The schema is defined below:
{
"schemaName": "orders",
"dimensionFieldSpecs": [
{"name": "id", "dataType": "STRING"},
{"name": "userId", "dataType": "INT"},
{"name": "status", "dataType": "STRING"},
{"name": "items", "dataType": "JSON"}
],
"metricFieldSpecs": [
{"name": "productsOrdered", "dataType": "INT"},
{"name": "totalQuantity", "dataType": "INT"},
{"name": "price", "dataType": "DOUBLE"}
],
"dateTimeFieldSpecs": [
{
"name": "ts",
"dataType": "TIMESTAMP",
"format": "1:MILLISECONDS:EPOCH",
"granularity": "1:MILLISECONDS"
}
]
}
And the table config:
{
"tableName": "orders",
"tableType": "REALTIME",
"segmentsConfig": {
"schemaName": "orders",
"timeColumnName": "ts",
"timeType": "MILLISECONDS",
"replicasPerPartition": "1"
},
"tenants": {},
"tableIndexConfig": {
"loadMode": "MMAP",
"streamConfigs": {
"streamType": "kafka",
"stream.kafka.consumer.type": "lowLevel",
"stream.kafka.topic.name": "orders",
"stream.kafka.decoder.class.name":
"org.apache.pinot.plugin.stream.kafka.KafkaJSONMessageDecoder",
"stream.kafka.consumer.factory.class.name":
"org.apache.pinot.plugin.stream.kafka20.KafkaConsumerFactory",
"stream.kafka.broker.list": "kafka:9092",
"stream.kafka.consumer.prop.auto.offset.reset": "smallest"
}
},
"ingestionConfig": {
"transformConfigs": [
{
"columnName": "ts",
"transformFunction": "FromDateTime(createdAt, 'yyyy-MM-dd''T''HH:mm:ss.SSSSSS')"
}
]
},
"metadata": {"customConfigs": {}},
"routing": {"instanceSelectorType": "strictReplicaGroup"}
}
Order Items Enriched
order_items_enriched is a real time table that consumes data from the enriched-order-items stream.

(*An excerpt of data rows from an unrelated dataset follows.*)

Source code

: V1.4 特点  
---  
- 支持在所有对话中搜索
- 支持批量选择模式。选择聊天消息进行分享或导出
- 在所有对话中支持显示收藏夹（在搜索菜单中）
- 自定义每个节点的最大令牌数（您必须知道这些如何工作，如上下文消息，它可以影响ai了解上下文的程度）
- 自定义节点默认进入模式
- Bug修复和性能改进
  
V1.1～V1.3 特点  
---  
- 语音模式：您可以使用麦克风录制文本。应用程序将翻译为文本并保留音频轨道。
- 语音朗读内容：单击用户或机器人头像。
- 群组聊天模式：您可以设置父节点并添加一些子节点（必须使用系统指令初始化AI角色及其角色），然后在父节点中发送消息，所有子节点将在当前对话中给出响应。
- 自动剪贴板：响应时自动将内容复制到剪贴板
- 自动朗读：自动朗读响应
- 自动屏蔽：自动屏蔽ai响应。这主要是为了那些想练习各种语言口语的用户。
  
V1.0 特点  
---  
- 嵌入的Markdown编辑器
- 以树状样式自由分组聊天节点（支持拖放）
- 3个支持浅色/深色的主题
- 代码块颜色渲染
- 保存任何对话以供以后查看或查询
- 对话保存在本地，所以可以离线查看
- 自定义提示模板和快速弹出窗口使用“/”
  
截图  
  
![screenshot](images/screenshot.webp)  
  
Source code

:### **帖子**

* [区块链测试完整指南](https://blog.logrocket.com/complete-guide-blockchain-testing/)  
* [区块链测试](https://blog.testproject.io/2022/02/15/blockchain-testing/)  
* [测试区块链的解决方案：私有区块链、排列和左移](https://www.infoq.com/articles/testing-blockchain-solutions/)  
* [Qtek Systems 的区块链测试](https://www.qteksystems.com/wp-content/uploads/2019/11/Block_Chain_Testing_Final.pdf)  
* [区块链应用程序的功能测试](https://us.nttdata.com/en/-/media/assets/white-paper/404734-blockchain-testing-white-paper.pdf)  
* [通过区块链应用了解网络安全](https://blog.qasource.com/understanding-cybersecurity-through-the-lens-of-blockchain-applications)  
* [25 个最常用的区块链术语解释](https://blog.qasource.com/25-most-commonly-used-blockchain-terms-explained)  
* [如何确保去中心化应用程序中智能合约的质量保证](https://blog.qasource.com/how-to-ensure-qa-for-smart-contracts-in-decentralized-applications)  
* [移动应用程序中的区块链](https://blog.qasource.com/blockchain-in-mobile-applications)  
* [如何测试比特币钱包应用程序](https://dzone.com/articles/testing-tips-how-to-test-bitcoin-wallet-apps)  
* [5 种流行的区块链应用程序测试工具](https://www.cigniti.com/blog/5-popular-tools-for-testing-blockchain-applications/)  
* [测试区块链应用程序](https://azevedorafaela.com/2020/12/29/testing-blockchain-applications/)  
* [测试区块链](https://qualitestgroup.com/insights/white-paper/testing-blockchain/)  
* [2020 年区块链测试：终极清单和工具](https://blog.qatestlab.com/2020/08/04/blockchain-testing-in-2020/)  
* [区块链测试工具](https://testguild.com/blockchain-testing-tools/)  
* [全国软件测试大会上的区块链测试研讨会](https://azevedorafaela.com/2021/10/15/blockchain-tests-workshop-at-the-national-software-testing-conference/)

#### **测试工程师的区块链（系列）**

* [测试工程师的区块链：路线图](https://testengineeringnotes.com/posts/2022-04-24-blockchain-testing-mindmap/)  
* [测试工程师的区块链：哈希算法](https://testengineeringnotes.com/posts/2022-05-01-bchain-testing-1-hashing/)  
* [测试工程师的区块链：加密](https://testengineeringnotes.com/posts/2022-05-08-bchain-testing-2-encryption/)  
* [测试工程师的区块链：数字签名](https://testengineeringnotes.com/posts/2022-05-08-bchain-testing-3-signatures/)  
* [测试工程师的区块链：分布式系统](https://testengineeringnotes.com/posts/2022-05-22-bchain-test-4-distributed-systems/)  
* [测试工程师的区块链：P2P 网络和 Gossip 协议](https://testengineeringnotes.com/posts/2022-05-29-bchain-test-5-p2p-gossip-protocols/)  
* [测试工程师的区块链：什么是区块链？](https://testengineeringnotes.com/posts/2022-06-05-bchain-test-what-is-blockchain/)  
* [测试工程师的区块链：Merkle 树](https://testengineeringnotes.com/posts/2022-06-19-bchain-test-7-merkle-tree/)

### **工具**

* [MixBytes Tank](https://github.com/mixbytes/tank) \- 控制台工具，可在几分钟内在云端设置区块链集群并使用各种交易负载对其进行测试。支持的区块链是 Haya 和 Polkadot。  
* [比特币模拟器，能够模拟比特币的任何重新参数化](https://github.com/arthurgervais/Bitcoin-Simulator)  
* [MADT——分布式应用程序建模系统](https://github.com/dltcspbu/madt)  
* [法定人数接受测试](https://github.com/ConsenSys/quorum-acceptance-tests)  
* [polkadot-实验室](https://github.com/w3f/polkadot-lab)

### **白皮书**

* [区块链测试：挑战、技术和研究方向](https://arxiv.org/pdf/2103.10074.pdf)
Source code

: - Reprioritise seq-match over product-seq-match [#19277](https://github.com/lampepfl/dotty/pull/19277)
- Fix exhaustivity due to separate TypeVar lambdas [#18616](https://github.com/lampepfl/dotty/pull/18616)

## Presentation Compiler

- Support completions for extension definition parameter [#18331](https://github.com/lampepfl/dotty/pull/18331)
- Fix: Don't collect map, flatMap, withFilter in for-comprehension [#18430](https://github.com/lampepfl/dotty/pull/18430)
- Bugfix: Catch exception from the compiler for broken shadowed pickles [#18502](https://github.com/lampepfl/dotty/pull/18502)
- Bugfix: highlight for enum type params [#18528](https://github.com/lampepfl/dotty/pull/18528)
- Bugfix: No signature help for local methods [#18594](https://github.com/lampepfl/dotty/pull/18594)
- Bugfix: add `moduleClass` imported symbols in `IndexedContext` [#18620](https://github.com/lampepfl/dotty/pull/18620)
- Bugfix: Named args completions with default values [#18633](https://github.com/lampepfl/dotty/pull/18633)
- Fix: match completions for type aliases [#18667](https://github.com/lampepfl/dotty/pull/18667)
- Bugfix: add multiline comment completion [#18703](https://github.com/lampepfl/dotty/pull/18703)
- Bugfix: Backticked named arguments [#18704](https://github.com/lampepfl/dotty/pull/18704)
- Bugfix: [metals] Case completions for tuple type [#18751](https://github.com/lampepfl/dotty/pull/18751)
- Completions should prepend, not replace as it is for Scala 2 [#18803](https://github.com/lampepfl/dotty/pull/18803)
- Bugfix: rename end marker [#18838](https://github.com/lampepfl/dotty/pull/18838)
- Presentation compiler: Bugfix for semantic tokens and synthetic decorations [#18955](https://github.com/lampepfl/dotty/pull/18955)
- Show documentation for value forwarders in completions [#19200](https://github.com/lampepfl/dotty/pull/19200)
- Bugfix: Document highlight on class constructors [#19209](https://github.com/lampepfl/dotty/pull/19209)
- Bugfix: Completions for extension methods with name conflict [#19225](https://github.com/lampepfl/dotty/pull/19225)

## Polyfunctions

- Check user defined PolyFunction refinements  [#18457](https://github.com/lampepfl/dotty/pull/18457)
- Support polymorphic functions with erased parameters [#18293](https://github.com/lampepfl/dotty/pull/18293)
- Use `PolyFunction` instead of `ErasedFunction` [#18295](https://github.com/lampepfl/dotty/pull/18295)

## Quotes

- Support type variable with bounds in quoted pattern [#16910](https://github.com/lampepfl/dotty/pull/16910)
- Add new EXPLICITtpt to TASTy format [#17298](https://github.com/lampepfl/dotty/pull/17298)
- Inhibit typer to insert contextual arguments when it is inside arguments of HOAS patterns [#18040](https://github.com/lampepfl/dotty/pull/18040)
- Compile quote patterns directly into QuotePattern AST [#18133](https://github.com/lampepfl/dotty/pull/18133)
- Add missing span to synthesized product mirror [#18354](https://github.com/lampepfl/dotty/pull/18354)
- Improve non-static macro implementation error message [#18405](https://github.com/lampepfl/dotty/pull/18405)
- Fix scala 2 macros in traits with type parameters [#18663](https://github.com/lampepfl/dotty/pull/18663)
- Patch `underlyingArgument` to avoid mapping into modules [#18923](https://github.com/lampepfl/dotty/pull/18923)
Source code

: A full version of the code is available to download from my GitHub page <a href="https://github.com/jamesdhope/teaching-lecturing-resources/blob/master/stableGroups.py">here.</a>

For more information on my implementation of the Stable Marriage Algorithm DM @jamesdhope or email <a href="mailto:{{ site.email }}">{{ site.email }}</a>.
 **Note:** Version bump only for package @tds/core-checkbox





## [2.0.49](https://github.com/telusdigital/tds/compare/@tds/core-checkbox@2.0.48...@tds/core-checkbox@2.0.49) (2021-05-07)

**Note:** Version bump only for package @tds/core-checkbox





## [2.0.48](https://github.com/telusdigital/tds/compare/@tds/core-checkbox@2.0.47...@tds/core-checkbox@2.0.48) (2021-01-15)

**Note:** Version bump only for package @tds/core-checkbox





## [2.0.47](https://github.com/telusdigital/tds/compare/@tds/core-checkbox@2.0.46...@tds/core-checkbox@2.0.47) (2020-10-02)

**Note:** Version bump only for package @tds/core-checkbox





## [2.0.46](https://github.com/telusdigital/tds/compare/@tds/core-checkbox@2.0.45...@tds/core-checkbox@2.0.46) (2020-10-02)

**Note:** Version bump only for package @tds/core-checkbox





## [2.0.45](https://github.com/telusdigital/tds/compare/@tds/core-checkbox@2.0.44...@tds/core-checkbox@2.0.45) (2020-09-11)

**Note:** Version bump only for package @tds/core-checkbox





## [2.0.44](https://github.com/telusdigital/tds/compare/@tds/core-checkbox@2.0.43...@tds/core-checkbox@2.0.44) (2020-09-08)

The schema is defined below:
{
"schemaName": "order_items_enriched",
"dimensionFieldSpecs": [
{"name": "orderId", "dataType": "STRING"},
{"name": "product.id", "dataType": "STRING"},
{"name": "product.name", "dataType": "STRING"},
{"name": "product.category", "dataType": "STRING"},
{"name": "product.image", "dataType": "STRING"}
],
"metricFieldSpecs": [
{"name": "product.price", "dataType": "DOUBLE"},
{"name": "orderItem.quantity", "dataType": "INT"}
],
"dateTimeFieldSpecs": [
{
"name": "ts",
"dataType": "TIMESTAMP",
"format": "1:MILLISECONDS:EPOCH",
"granularity": "1:MILLISECONDS"
}
]
}
And the table config:
{
"tableName": "order_items_enriched",
"tableType": "REALTIME",
"segmentsConfig": {
"timeColumnName": "ts",
"timeType": "MILLISECONDS",
"schemaName": "order_items_enriched",
"replicasPerPartition": "1"
},
"tenants": {},
"tableIndexConfig": {
"loadMode": "MMAP",
"streamConfigs": {
"streamType": "kafka",
"stream.kafka.consumer.type": "lowLevel",
"stream.kafka.topic.name": "enriched-order-items",
"stream.kafka.decoder.class.name":
"org.apache.pinot.plugin.stream.kafka.KafkaJSONMessageDecoder",
"stream.kafka.consumer.factory.class.name":
"org.apache.pinot.plugin.stream.kafka20.KafkaConsumerFactory",
"stream.kafka.broker.list": "kafka:9092",
"stream.kafka.consumer.prop.auto.offset.reset": "smallest"
}
},
"ingestionConfig": {
"transformConfigs": [
{
"columnName": "ts",
"transformFunction": "FromDateTime(\"createdAt\", 'yyyy-MM-dd''T''HH:mm:ss.SSSSSS')"
}
]
},
"metadata": {"customConfigs": {}},
"routing": {"instanceSelectorType": "strictReplicaGroup"}
}
Dashboard
The code for the dashboard is written using Streamlit, a Python based framework for building interactive web applications. We query Pinot using its Python client and render results using Pandas' DataFrames and plot.ly charts.